Through the empty shop window they could make out a light at the back of the bookshop. Eventually Felix Kowalski answered their knock, but not before they had become thoroughly wet waiting at the door. He led them through a succession of cramped rooms, their walls lined with empty shelves, the pages from old books scattered on the floor like the detritus of autumn. The musty smell of the departed books permeated the place. Without them the building looked forlorn, like the old lady’s body on the mortuary slab, a form abandoned by its content.

At the back of the shop was a tiny kitchen, with a small table and three rickety bentwood chairs. A green plastic shade hung over the light bulb suspended above the table, the electric light a welcome contrast to the dim greyness of the sky beyond the kitchen window, through which a small walled yard was visible.

At first Felix Kowalski was civil in his offers to take their wet coats and make them comfortable, but beneath the words Kathy soon began to feel the same bristling antagonism that had surprised her in his mother. His references to the meagre facilities of his father’s shop were scornful, and soon this bitter edge to his voice hardened into a constrained anger. He had, it seemed, a number of things to complain about, and it wasn’t long before he began to air them.

‘Yes, I work at the Polytechnic, for what it’s worth these days. Although it’s difficult to see the point sometimes when a lecturer with seven years’ fulltime study and a PhD behind him is paid little more than an eighteen-year-old police constable on his first day on the beat.’

He glared at Kathy, as if challenging her to provoke him further. His eyes, disconcertingly, didn’t quite look in the same direction, so that it was difficult to be sure whether the intensity of his stare was due to aggression or an attempt to focus. He was about forty. Damp black hair was pushed back from his forehead, his face puffy and flushed. She thought she caught the sweet smell of whisky on his breath.

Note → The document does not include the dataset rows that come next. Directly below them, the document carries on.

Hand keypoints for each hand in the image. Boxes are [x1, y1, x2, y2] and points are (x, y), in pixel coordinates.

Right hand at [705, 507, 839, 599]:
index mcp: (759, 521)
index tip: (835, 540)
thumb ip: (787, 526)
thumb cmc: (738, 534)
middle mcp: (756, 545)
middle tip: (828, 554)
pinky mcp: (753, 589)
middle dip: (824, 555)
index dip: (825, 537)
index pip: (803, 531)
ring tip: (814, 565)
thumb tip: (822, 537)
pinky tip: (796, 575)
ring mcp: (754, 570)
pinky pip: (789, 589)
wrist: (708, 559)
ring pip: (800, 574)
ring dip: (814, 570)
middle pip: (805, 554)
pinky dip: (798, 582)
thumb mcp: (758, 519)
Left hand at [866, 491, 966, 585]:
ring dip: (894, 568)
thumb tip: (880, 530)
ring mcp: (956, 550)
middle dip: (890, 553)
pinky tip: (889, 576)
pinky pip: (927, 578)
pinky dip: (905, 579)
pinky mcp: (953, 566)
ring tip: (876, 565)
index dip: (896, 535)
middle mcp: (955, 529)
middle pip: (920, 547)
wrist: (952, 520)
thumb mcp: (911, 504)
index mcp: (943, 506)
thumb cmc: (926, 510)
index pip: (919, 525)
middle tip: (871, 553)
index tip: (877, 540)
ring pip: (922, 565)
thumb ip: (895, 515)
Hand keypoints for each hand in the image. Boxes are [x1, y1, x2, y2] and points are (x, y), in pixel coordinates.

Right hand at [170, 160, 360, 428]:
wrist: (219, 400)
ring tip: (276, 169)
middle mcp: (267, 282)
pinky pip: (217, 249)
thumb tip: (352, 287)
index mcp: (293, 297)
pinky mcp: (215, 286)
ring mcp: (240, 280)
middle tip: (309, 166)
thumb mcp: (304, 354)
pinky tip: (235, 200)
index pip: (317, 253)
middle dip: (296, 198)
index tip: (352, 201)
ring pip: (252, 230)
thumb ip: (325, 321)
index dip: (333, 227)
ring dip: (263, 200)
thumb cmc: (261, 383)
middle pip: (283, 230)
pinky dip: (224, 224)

‘Do you work in the same field as your father did when he was a professor?’

His lips pursed and he twitched his head back and forward in a gesture that might have been meant to indicate scorn.

‘Yes, I rather thought it might come round to that. My father isn’t well, you know. It’s a pity you found it necessary to bother him the way you did this morning. He found it very stressful.’

‘Really? That wasn’t the impression we got. He seemed quite happy to help us.’

‘And I resent you raking up things from his past that have nothing whatsoever to do with the case you’re supposed to be solving. Your approach just seems to be to charge in and stir up the mud and then grab at whatever comes up. Hardly scientific method, I should have thought.’